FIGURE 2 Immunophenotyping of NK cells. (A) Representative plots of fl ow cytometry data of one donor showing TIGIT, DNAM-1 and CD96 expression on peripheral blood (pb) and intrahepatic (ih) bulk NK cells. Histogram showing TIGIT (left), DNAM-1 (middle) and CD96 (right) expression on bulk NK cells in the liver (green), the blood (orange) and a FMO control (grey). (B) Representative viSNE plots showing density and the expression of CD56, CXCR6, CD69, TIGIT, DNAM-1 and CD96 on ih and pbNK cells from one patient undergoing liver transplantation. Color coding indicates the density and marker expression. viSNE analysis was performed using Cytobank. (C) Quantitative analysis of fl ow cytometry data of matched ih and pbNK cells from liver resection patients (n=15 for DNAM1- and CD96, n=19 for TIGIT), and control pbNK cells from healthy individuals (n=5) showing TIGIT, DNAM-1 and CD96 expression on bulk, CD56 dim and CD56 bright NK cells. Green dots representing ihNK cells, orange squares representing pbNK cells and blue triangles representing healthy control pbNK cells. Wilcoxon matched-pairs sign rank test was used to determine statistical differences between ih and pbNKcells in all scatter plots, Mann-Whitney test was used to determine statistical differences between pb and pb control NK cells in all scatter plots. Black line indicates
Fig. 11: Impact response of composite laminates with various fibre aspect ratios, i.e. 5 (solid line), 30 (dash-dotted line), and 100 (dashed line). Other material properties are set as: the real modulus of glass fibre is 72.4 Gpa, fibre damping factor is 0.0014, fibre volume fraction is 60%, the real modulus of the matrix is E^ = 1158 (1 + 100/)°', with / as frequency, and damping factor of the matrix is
········
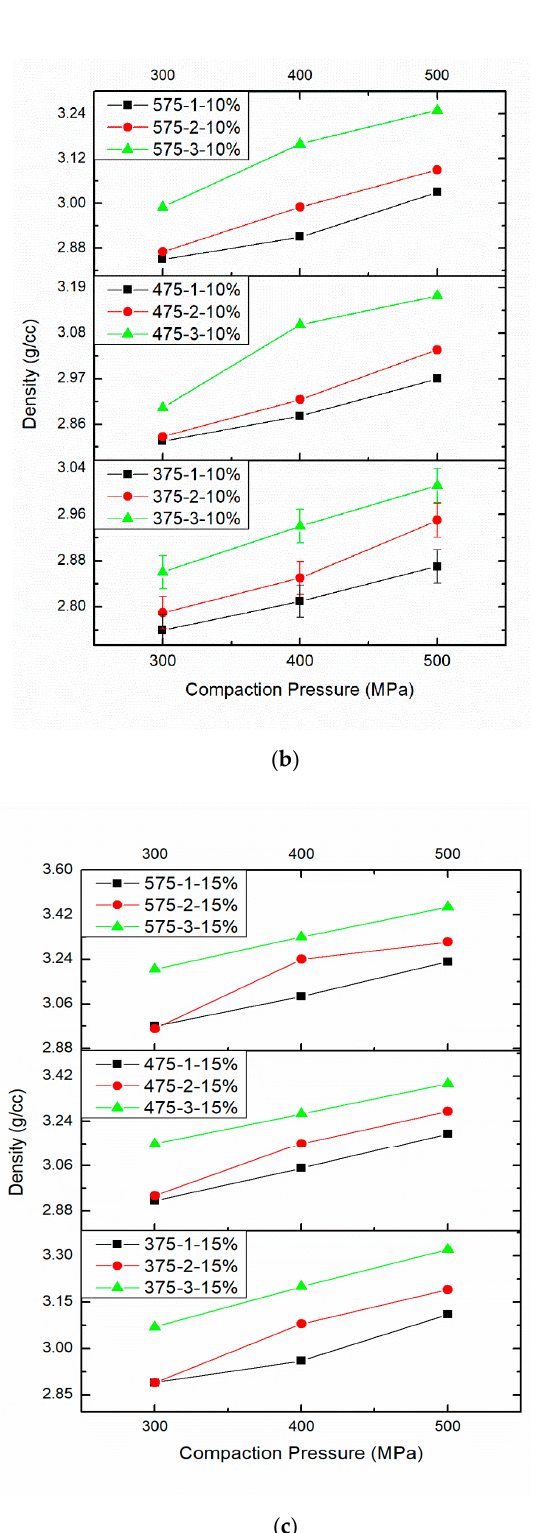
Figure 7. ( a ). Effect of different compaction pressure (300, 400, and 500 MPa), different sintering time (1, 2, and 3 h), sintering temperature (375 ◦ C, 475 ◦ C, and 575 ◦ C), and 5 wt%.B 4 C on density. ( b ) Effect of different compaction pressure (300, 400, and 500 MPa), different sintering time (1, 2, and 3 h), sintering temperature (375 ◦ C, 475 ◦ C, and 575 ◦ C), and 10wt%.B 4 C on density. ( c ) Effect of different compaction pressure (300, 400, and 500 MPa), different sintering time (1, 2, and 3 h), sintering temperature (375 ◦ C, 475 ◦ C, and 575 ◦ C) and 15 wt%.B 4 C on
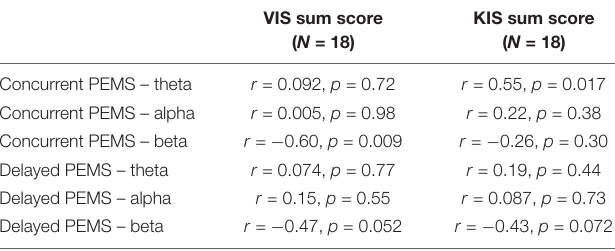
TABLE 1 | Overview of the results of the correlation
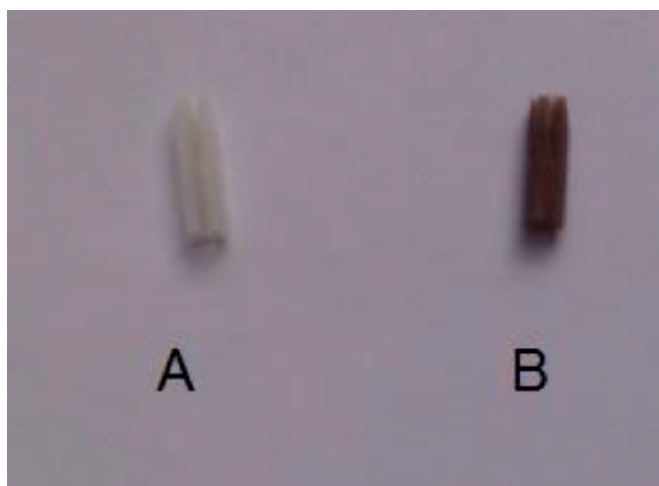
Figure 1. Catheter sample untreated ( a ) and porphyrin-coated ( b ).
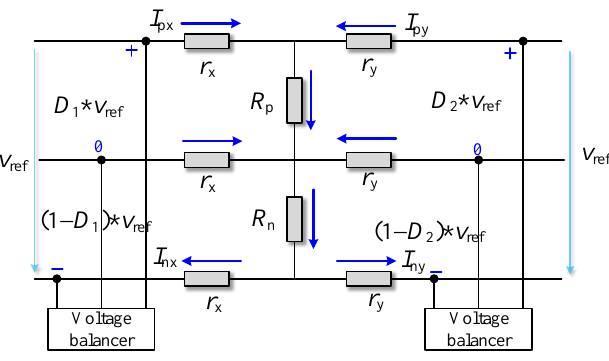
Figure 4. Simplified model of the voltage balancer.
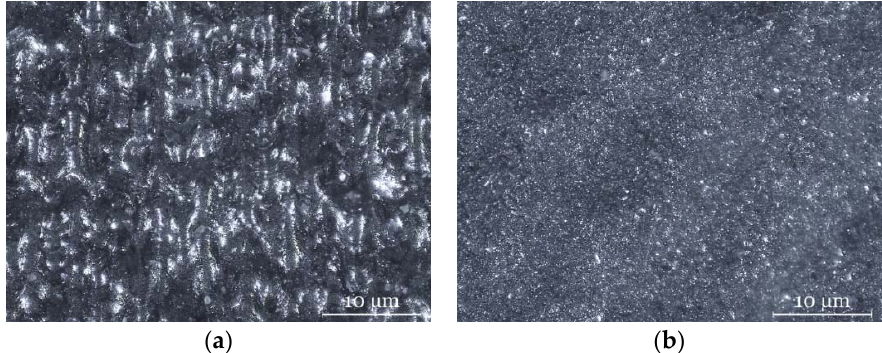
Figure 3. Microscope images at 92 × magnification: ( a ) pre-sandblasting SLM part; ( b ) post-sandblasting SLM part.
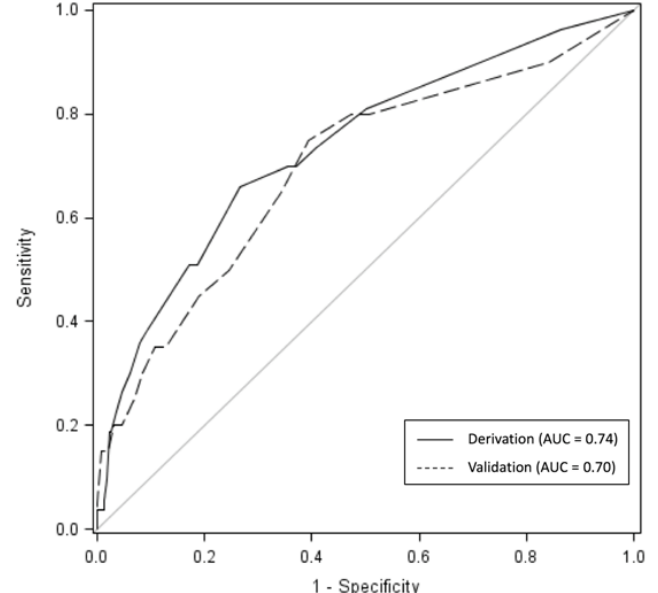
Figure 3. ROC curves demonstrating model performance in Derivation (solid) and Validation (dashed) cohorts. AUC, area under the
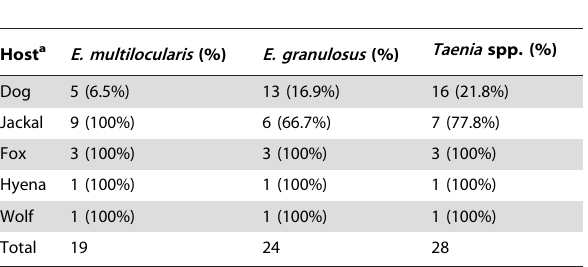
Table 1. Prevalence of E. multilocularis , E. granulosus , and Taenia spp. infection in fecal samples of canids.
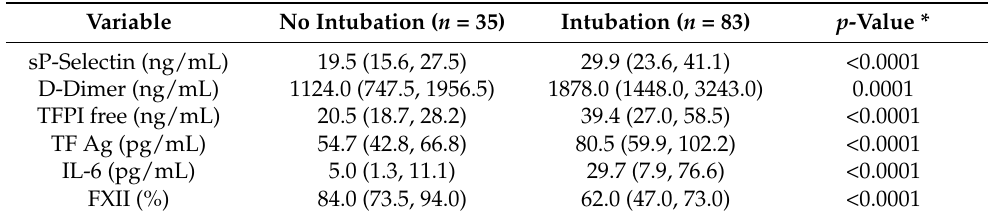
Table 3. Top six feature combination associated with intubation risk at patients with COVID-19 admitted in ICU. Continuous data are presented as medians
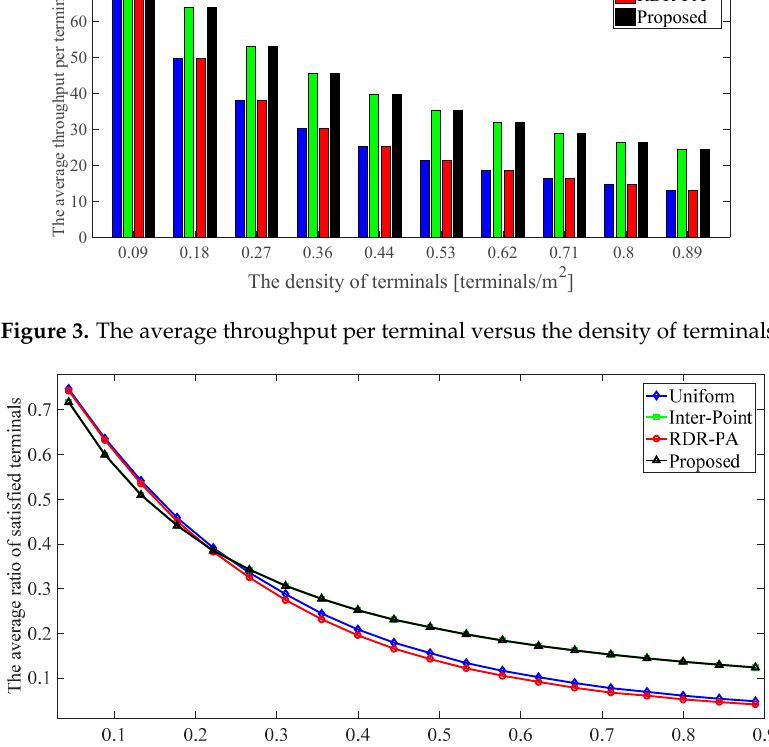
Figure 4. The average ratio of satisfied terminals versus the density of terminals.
········
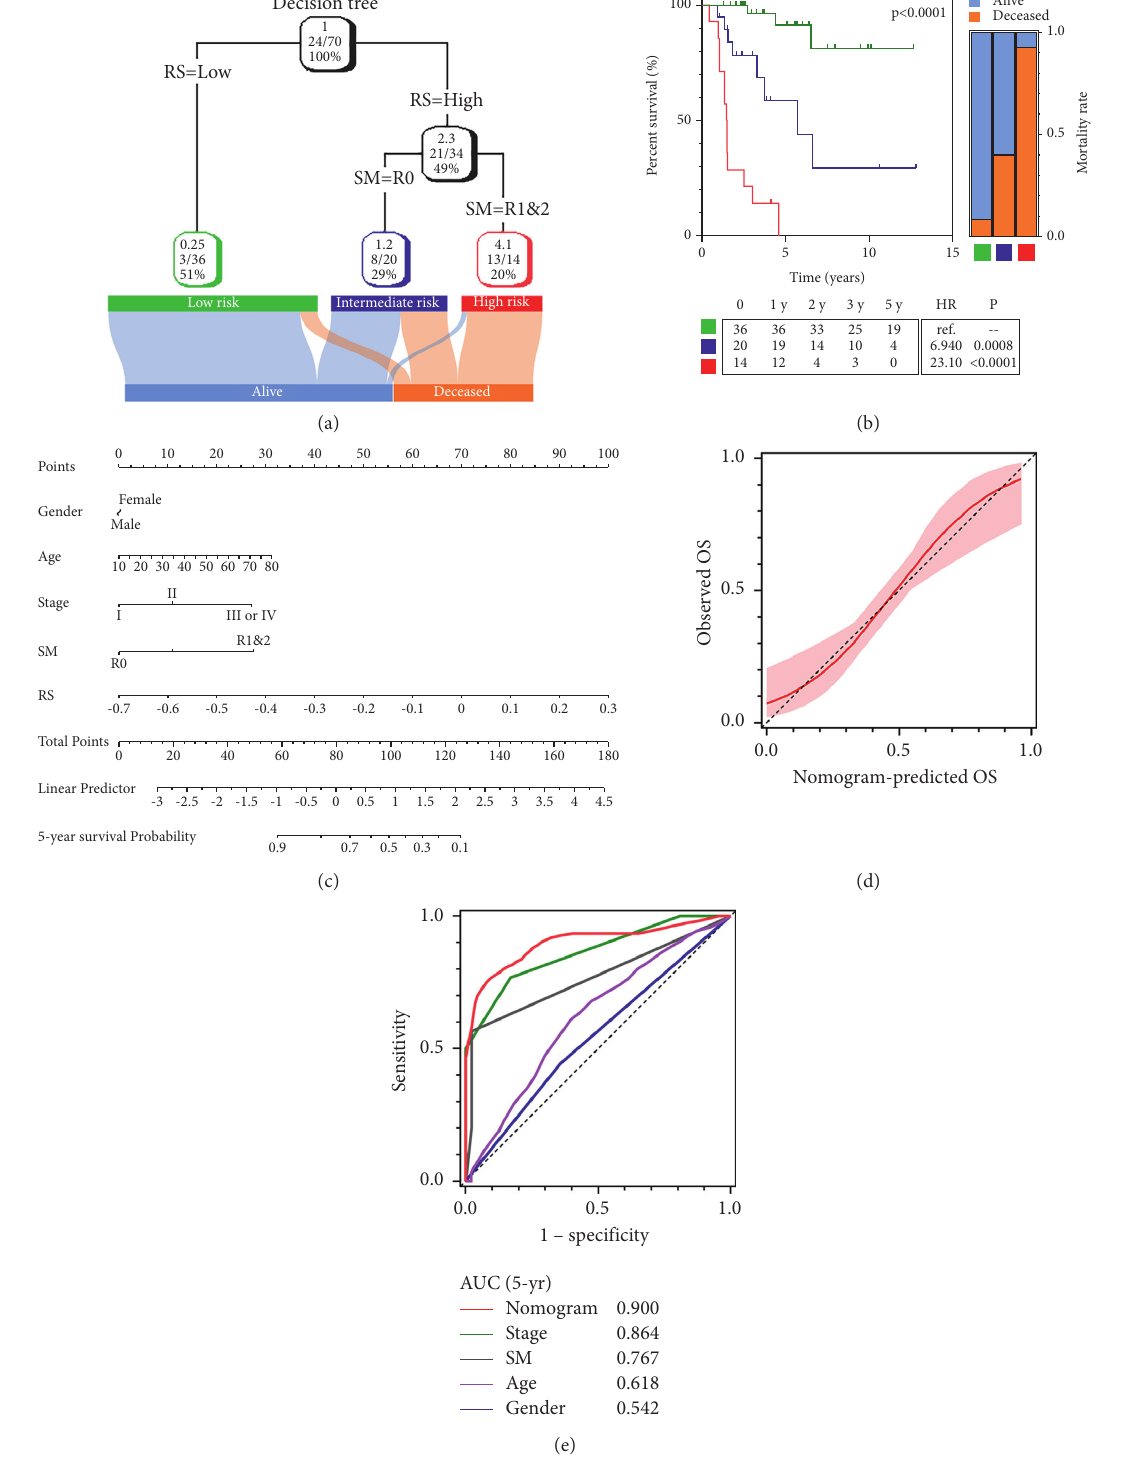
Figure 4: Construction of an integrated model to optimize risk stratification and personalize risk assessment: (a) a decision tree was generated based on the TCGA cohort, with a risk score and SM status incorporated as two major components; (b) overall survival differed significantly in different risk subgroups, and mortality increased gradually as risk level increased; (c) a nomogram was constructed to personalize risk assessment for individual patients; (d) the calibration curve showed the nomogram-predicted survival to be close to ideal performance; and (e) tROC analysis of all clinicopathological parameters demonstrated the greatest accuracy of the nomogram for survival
········
__WORK INSTRUCTION__.
Print the line above containing "Figure 3. Microscope", the line containing "Figure 4. The", and everything between them, exactly as written. Pictures stay out.

__SOLUTION TO THIS TASK__.
Figure 3. Microscope images at 92 × magnification: ( a ) pre-sandblasting SLM part; ( b ) post-sandblasting SLM part.
Figure 3. ROC curves demonstrating model performance in Derivation (solid) and Validation (dashed) cohorts. AUC, area under the
Table 1. Prevalence of E. multilocularis , E. granulosus , and Taenia spp. infection in fecal samples of canids.
Table 3. Top six feature combination associated with intubation risk at patients with COVID-19 admitted in ICU. Continuous data are presented as medians
Figure 4. The average ratio of satisfied terminals versus the density of terminals.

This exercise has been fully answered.